→ **Job**:
Copy every line of the listing below, keeping each character as it appears.

→ **Information shown**:
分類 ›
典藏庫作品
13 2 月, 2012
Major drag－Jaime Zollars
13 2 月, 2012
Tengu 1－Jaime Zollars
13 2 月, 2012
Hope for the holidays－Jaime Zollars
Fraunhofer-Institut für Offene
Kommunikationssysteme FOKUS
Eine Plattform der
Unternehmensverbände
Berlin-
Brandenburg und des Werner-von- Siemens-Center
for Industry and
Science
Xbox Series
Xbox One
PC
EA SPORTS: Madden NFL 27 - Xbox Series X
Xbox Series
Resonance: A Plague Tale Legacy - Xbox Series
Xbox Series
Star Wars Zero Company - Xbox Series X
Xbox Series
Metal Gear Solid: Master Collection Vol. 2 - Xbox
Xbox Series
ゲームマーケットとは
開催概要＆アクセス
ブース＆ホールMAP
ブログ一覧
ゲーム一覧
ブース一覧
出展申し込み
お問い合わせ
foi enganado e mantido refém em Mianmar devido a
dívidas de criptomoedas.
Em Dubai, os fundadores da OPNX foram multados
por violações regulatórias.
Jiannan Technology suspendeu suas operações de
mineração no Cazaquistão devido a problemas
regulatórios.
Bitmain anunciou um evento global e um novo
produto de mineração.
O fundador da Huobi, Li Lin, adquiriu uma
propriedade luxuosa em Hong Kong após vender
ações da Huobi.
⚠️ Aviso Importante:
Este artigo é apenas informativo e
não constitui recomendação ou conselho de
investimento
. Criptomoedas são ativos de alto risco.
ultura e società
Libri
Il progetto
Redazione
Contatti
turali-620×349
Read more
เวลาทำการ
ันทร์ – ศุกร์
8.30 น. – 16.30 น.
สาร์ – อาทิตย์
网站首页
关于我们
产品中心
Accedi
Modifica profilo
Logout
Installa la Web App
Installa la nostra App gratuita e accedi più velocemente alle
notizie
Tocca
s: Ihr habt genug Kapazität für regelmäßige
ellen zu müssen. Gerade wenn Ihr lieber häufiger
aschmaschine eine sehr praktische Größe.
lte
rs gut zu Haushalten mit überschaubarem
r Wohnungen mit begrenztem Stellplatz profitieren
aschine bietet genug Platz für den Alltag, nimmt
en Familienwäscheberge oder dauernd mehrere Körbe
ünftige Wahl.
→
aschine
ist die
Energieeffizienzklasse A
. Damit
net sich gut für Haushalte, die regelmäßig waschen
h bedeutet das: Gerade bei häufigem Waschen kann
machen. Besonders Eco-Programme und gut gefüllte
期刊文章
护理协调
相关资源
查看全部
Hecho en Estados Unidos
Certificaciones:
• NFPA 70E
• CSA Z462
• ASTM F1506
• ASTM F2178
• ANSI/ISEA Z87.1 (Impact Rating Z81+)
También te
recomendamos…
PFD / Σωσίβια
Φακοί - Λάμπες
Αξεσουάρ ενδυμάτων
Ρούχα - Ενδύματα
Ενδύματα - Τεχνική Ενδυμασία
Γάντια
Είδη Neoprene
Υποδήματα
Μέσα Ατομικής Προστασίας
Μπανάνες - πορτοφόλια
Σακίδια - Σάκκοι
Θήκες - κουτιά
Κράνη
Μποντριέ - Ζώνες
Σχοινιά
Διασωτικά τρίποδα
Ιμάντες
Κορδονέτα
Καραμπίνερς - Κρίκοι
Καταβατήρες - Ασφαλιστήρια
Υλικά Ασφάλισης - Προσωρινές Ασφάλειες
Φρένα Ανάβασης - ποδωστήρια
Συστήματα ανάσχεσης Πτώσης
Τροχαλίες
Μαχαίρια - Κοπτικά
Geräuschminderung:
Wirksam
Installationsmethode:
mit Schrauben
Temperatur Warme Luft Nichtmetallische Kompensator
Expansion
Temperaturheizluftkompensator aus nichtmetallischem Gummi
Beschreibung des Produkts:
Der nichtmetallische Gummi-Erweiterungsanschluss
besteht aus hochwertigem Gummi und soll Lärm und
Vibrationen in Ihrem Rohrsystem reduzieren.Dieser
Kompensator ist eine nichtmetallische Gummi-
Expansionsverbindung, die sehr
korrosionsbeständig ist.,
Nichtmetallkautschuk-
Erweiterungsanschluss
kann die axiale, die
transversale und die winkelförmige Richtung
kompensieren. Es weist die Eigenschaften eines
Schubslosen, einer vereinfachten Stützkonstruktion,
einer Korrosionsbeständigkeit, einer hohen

→ **Task output**:
分類 ›
典藏庫作品
13 2 月, 2012
Major drag－Jaime Zollars
13 2 月, 2012
Tengu 1－Jaime Zollars
13 2 月, 2012
Hope for the holidays－Jaime Zollars
Fraunhofer-Institut für Offene
Kommunikationssysteme FOKUS
Eine Plattform der
Unternehmensverbände
Berlin-
Brandenburg und des Werner-von- Siemens-Center
for Industry and
Science
Xbox Series
Xbox One
PC
EA SPORTS: Madden NFL 27 - Xbox Series X
Xbox Series
Resonance: A Plague Tale Legacy - Xbox Series
Xbox Series
Star Wars Zero Company - Xbox Series X
Xbox Series
Metal Gear Solid: Master Collection Vol. 2 - Xbox
Xbox Series
ゲームマーケットとは
開催概要＆アクセス
ブース＆ホールMAP
ブログ一覧
ゲーム一覧
ブース一覧
出展申し込み
お問い合わせ
foi enganado e mantido refém em Mianmar devido a
dívidas de criptomoedas.
Em Dubai, os fundadores da OPNX foram multados
por violações regulatórias.
Jiannan Technology suspendeu suas operações de
mineração no Cazaquistão devido a problemas
regulatórios.
Bitmain anunciou um evento global e um novo
produto de mineração.
O fundador da Huobi, Li Lin, adquiriu uma
propriedade luxuosa em Hong Kong após vender
ações da Huobi.
⚠️ Aviso Importante:
Este artigo é apenas informativo e
não constitui recomendação ou conselho de
investimento
. Criptomoedas são ativos de alto risco.
ultura e società
Libri
Il progetto
Redazione
Contatti
turali-620×349
Read more
เวลาทำการ
ันทร์ – ศุกร์
8.30 น. – 16.30 น.
สาร์ – อาทิตย์
网站首页
关于我们
产品中心
Accedi
Modifica profilo
Logout
Installa la Web App
Installa la nostra App gratuita e accedi più velocemente alle
notizie
Tocca
s: Ihr habt genug Kapazität für regelmäßige
ellen zu müssen. Gerade wenn Ihr lieber häufiger
aschmaschine eine sehr praktische Größe.
lte
rs gut zu Haushalten mit überschaubarem
r Wohnungen mit begrenztem Stellplatz profitieren
aschine bietet genug Platz für den Alltag, nimmt
en Familienwäscheberge oder dauernd mehrere Körbe
ünftige Wahl.
→
aschine
ist die
Energieeffizienzklasse A
. Damit
net sich gut für Haushalte, die regelmäßig waschen
h bedeutet das: Gerade bei häufigem Waschen kann
machen. Besonders Eco-Programme und gut gefüllte
期刊文章
护理协调
相关资源
查看全部
Hecho en Estados Unidos
Certificaciones:
• NFPA 70E
• CSA Z462
• ASTM F1506
• ASTM F2178
• ANSI/ISEA Z87.1 (Impact Rating Z81+)
También te
recomendamos…
PFD / Σωσίβια
Φακοί - Λάμπες
Αξεσουάρ ενδυμάτων
Ρούχα - Ενδύματα
Ενδύματα - Τεχνική Ενδυμασία
Γάντια
Είδη Neoprene
Υποδήματα
Μέσα Ατομικής Προστασίας
Μπανάνες - πορτοφόλια
Σακίδια - Σάκκοι
Θήκες - κουτιά
Κράνη
Μποντριέ - Ζώνες
Σχοινιά
Διασωτικά τρίποδα
Ιμάντες
Κορδονέτα
Καραμπίνερς - Κρίκοι
Καταβατήρες - Ασφαλιστήρια
Υλικά Ασφάλισης - Προσωρινές Ασφάλειες
Φρένα Ανάβασης - ποδωστήρια
Συστήματα ανάσχεσης Πτώσης
Τροχαλίες
Μαχαίρια - Κοπτικά
Geräuschminderung:
Wirksam
Installationsmethode:
mit Schrauben
Temperatur Warme Luft Nichtmetallische Kompensator
Expansion
Temperaturheizluftkompensator aus nichtmetallischem Gummi
Beschreibung des Produkts:
Der nichtmetallische Gummi-Erweiterungsanschluss
besteht aus hochwertigem Gummi und soll Lärm und
Vibrationen in Ihrem Rohrsystem reduzieren.Dieser
Kompensator ist eine nichtmetallische Gummi-
Expansionsverbindung, die sehr
korrosionsbeständig ist.,
Nichtmetallkautschuk-
Erweiterungsanschluss
kann die axiale, die
transversale und die winkelförmige Richtung
kompensieren. Es weist die Eigenschaften eines
Schubslosen, einer vereinfachten Stützkonstruktion,
einer Korrosionsbeständigkeit, einer hohen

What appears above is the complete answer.